[EXERCISE PROMPT] Copy out the text of every record below word for word, leaving out the pictures.

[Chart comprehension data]
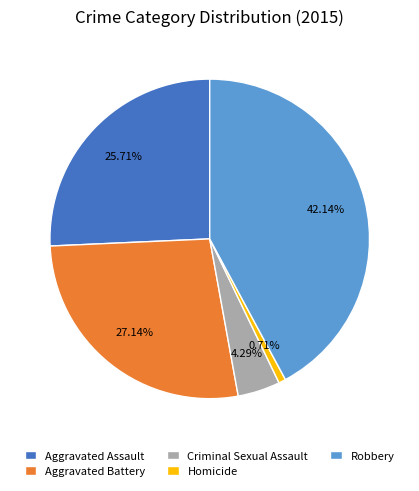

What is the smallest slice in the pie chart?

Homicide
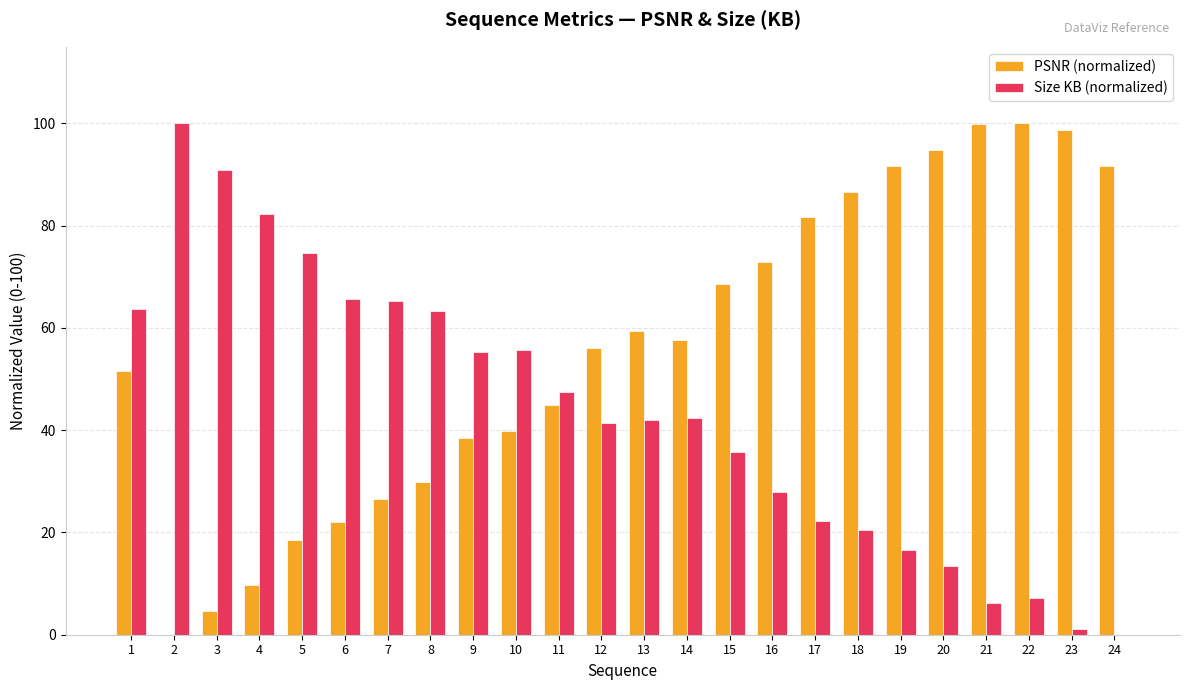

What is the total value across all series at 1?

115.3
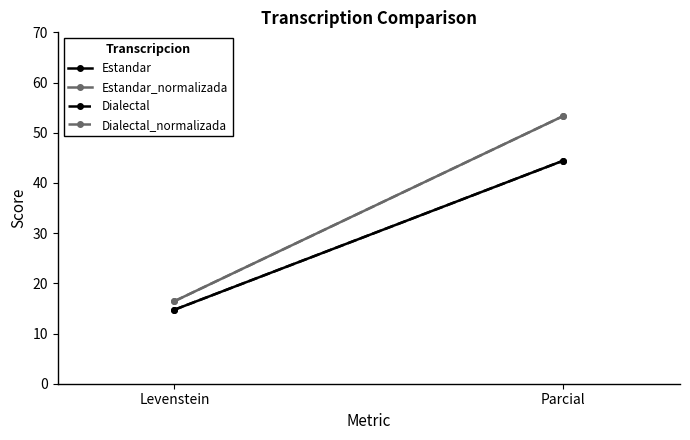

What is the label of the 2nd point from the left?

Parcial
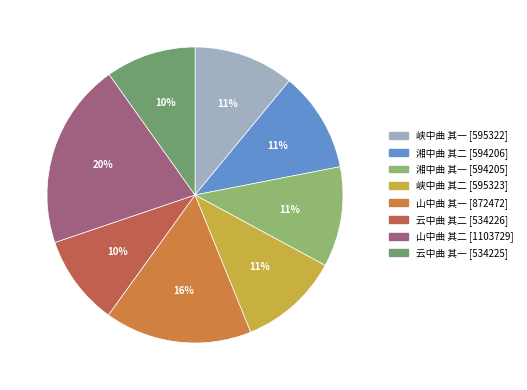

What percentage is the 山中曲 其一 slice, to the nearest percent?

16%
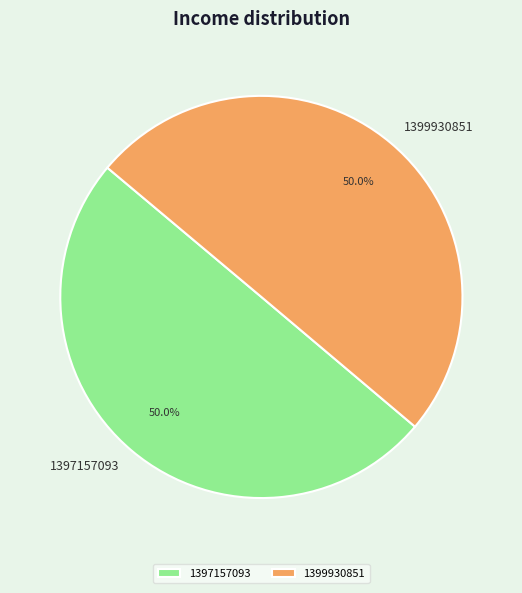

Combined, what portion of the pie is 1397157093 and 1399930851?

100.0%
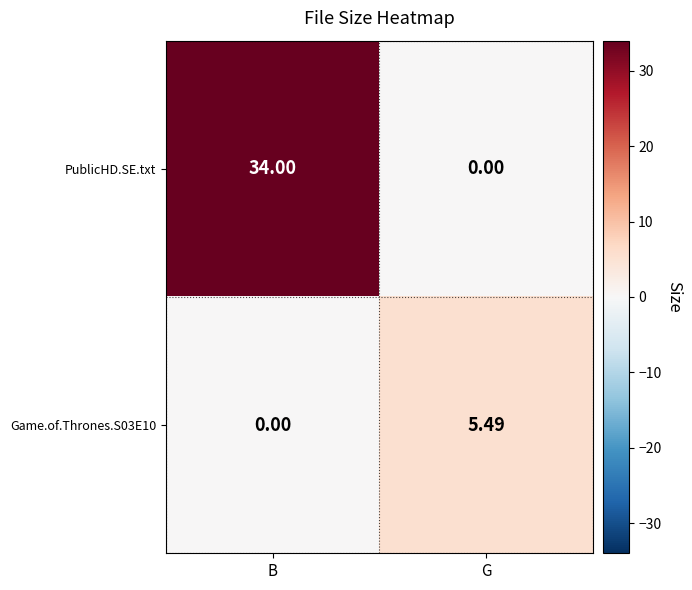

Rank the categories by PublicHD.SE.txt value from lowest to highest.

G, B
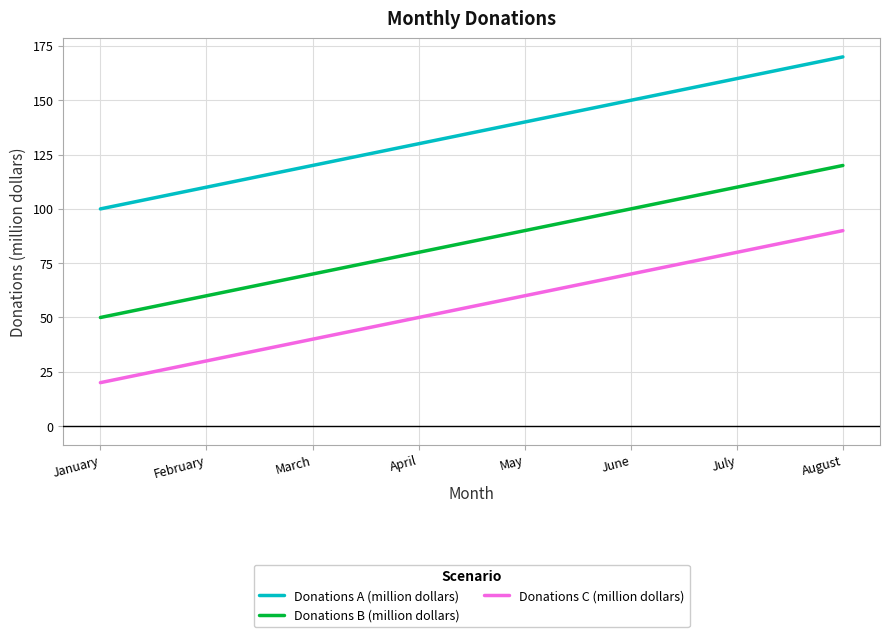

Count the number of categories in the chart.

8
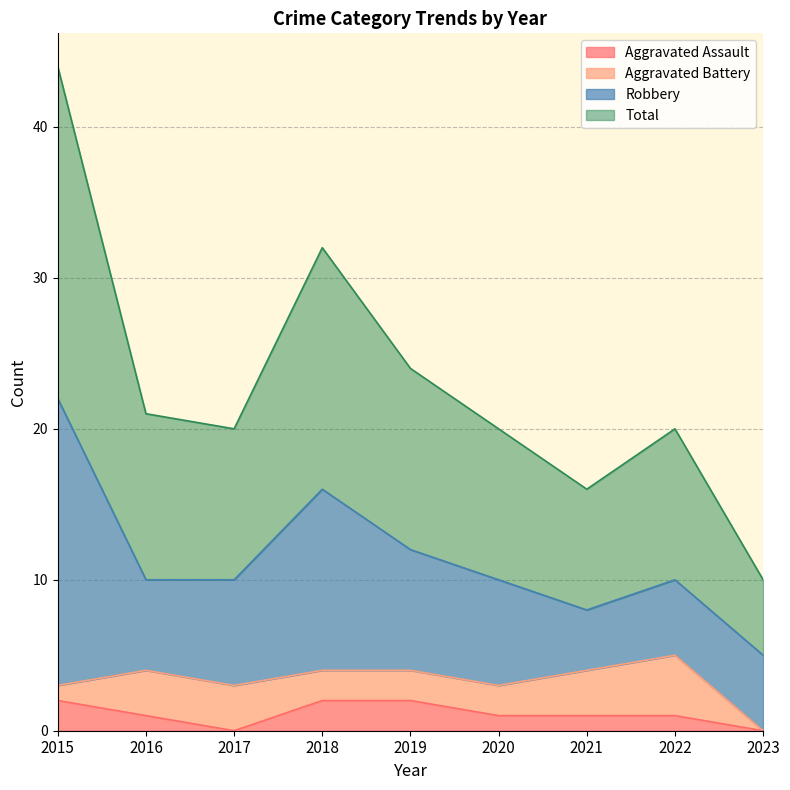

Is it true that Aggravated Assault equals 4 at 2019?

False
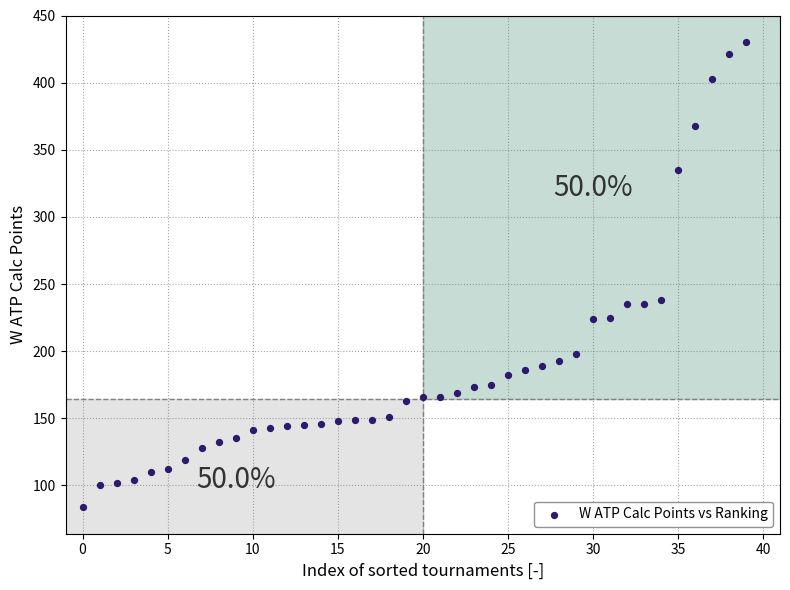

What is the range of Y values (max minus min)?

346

[EXERCISE RESPONSE]
What is the smallest slice in the pie chart?

Homicide

What is the total value across all series at 1?

115.3

What is the label of the 2nd point from the left?

Parcial

What percentage is the 山中曲 其一 slice, to the nearest percent?

16%

Combined, what portion of the pie is 1397157093 and 1399930851?

100.0%

Rank the categories by PublicHD.SE.txt value from lowest to highest.

G, B

Count the number of categories in the chart.

8

Is it true that Aggravated Assault equals 4 at 2019?

False

What is the range of Y values (max minus min)?

346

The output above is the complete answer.